Des images choquantes, bien réfléchir avant de regarder la vidéo.

On comprend mieux pourquoi certains ont du mal à regarder leur passé récent en face...

poste13
19/02/2007, 00h18
lah yarham gaaa li matou

tout ca ou mazalhoum yadarbo lbrossa lfranca

maliche koul oihed ou daltou
haylik franca li thabouha ou li tchahdou biha
je ne voie pas qui son les indigéne ici nous ou vous ya les *****d
ya li maaandkoume la dine ou la mala

dahbia
19/02/2007, 08h36
Je ne trouve pas le lien que vous avez mentionne...vous ne pouvez pas le copier et coller ici? merci
J'ai mis la guerre" cachee" d'algerie mais ca n'a rien donne.

sans cahée ca a donne que la video ci dessus!

Notez que les moudjahidines sont appelés " hors la loi" :22:

http://www.dailymotion.com/swf/6YtLKXNpvcRzqKFI

reeeeeverblu
19/02/2007, 08h48
== Pensez à préciser que la vidéo est choquante - Clip interdit aux moins de 18 ans ==

http://www.dailymotion.com/video/x18mqc_histoire-cachee-de-la-guerre-dalger


Depuis la conquête coloniale la torture est un procédé courant des forces de l'ordre en Algérie qui l'utilisent pour terroriser les populations autochtones.
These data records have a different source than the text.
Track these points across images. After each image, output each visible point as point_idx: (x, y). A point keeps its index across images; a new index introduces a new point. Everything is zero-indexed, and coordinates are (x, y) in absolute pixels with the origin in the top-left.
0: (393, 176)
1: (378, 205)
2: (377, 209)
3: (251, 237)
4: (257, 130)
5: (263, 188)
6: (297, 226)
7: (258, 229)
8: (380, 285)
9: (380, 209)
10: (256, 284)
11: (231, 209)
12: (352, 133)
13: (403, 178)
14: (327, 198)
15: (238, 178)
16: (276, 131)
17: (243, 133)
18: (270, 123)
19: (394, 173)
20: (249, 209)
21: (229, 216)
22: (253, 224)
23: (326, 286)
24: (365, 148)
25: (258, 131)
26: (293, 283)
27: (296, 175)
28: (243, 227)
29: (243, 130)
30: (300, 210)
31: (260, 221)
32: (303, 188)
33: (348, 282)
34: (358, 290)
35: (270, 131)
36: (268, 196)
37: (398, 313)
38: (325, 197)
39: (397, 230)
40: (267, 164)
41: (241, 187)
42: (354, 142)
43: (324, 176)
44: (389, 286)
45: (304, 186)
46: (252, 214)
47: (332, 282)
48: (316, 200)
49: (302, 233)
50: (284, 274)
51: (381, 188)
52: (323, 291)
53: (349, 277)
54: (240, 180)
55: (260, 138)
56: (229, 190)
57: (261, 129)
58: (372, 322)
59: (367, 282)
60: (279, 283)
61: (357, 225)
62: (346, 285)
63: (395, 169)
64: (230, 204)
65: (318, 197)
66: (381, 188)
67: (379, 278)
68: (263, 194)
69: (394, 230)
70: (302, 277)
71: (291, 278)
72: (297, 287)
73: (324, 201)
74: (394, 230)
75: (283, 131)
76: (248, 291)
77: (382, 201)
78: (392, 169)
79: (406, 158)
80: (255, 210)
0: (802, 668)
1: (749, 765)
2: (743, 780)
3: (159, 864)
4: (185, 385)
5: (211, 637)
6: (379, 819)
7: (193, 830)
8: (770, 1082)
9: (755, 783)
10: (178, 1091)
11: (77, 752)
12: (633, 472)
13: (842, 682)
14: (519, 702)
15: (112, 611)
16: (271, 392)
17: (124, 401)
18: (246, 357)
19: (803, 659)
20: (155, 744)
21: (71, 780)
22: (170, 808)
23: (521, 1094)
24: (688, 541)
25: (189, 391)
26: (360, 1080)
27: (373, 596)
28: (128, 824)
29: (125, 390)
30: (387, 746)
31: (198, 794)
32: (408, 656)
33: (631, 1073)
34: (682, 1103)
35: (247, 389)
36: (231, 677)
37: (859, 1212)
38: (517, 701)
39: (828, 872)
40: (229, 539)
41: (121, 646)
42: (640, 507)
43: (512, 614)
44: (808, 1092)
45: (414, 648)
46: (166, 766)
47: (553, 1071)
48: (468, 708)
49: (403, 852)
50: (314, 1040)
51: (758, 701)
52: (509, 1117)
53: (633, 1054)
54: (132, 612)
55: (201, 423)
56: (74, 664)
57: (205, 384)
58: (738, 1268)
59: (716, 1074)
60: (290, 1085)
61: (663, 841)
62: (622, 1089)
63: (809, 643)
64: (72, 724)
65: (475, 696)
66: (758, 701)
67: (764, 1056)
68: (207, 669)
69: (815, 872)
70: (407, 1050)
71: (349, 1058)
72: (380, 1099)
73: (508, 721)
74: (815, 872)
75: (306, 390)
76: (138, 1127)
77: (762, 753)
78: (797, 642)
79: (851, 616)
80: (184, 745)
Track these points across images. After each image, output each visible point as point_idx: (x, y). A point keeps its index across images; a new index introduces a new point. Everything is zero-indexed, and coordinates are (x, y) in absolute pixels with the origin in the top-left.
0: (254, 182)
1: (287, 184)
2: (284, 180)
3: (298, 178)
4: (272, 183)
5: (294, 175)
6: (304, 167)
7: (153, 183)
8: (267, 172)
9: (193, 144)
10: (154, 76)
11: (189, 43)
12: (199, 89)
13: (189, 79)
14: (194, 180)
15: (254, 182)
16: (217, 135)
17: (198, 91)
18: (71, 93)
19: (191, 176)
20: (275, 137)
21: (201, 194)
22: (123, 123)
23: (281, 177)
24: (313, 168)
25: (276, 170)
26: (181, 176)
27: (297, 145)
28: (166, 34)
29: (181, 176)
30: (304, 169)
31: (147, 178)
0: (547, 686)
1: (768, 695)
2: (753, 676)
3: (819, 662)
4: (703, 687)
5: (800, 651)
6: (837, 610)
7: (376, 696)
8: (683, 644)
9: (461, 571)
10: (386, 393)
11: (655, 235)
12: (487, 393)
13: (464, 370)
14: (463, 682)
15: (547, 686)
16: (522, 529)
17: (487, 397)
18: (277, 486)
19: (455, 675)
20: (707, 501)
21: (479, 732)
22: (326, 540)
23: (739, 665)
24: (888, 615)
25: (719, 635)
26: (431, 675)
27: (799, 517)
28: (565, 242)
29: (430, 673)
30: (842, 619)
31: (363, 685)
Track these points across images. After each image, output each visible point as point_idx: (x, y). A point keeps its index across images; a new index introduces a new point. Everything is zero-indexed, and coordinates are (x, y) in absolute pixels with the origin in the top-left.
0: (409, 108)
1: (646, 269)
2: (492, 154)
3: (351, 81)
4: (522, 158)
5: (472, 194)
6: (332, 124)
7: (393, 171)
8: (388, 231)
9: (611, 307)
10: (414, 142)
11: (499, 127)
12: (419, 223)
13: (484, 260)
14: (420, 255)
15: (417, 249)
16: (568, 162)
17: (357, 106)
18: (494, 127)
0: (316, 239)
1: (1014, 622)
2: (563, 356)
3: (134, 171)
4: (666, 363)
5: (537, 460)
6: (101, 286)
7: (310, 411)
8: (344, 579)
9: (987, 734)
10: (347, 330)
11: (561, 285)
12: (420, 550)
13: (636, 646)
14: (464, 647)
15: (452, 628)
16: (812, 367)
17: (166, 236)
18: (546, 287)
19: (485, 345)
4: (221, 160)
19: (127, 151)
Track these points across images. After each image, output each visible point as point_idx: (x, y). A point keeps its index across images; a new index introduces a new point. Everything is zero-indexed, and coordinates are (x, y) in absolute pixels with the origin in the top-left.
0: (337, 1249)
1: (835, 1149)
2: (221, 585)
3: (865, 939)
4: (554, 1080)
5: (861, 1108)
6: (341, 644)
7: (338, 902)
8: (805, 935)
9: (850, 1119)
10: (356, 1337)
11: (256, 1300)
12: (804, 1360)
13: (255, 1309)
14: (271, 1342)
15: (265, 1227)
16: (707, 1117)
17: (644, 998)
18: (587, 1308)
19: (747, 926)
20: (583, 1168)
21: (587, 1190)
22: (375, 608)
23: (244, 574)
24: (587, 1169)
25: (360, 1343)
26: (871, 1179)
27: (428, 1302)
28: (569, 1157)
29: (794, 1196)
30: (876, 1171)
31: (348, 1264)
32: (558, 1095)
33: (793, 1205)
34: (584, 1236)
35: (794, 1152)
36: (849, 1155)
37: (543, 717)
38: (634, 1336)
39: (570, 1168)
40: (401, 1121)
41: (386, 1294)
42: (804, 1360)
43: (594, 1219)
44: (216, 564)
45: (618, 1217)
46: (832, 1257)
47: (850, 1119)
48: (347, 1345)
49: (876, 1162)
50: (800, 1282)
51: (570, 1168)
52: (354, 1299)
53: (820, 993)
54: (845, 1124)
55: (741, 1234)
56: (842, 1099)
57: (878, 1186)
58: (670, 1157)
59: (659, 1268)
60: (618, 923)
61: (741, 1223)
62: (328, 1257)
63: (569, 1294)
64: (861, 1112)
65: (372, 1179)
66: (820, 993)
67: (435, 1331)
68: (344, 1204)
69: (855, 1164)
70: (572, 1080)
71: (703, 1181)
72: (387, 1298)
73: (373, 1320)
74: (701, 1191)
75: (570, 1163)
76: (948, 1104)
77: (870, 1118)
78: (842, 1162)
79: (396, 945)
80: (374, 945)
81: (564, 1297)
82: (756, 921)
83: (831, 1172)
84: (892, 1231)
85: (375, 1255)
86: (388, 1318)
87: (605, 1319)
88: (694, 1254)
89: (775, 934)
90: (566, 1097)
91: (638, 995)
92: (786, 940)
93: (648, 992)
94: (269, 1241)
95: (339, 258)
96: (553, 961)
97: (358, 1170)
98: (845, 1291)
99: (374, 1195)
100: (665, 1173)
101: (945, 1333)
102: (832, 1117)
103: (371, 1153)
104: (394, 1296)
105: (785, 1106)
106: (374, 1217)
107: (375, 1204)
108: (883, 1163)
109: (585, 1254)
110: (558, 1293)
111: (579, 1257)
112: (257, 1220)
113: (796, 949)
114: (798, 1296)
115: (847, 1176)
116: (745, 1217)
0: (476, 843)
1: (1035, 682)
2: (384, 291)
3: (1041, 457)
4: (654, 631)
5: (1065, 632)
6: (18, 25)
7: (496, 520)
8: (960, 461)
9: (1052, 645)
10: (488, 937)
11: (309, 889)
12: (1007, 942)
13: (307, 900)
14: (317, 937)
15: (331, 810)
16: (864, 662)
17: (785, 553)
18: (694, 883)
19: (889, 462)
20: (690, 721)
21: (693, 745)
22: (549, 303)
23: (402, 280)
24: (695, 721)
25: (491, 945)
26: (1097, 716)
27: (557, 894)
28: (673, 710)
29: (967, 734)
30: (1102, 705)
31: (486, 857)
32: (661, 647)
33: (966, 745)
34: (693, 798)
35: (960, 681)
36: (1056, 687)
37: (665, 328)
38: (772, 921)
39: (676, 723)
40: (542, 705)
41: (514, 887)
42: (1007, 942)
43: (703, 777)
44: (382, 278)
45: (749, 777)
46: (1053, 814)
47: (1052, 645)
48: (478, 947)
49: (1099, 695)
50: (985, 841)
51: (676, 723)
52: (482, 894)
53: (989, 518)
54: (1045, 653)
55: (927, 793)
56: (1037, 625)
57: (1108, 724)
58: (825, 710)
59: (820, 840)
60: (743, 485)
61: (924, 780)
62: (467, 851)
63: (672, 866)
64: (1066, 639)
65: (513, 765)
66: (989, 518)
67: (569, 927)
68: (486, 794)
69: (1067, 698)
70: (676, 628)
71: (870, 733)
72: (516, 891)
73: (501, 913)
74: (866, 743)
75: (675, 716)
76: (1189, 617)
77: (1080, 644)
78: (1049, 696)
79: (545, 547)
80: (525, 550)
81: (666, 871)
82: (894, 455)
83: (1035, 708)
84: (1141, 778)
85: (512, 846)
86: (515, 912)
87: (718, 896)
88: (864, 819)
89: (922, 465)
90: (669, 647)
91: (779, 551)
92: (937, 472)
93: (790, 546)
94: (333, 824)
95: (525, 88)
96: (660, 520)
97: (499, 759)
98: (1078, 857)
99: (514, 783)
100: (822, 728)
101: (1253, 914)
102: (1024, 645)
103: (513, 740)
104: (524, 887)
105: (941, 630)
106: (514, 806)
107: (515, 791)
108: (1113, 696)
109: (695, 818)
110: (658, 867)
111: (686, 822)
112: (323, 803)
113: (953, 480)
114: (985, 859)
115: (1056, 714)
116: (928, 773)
En 1951, Claude Bourdet avait dénoncé ces pratiques avec force: "Y a-t-il une Gestapo en Algérie?" (L'observateur, 6 décembre 1951.) Avec la guerre d'Algérie ces pratiques vont prendre une envergure encore plus systématique. Dès le premier jour du conflit, François Mauriac, lance un appel qui ne sera cependant pas entendu: "Surtout, ne pas torturer" (Bloc-Notes, L'Express, 2 novembre 1954).

Le 5 janvier 1960, le journal Le Monde publie un résumé du rapport d'une mission effectuée en Algérie par le CICR. «De nombreux cas de sévices et de torture sont toujours signalés», relève l'article.

La torture en Algérie fut évoquée, entre autres, par le chef militaire d'Alger, le général Jacques Massu dans son ouvrage La vraie bataille d'Alger publié en 1972.

En 2000, lors d'un entretien donné au quotidien Le Monde, il déclara que « la torture n'était pas indispensable et l'on aurait très bien pu s'en passer ». Cette déclaration fait écho à l'accusation d'une jeune Algéroise, torturée pendant la guerre d'Algérie, devenue psychologue. En 2000, elle accusa le général Massu, et le général (colonel à l'époque) Bigeard, d'avoir laissé le champ libre à la torture en Algérie. Massu le reconnut, mais Bigeard réfuta l'accusation.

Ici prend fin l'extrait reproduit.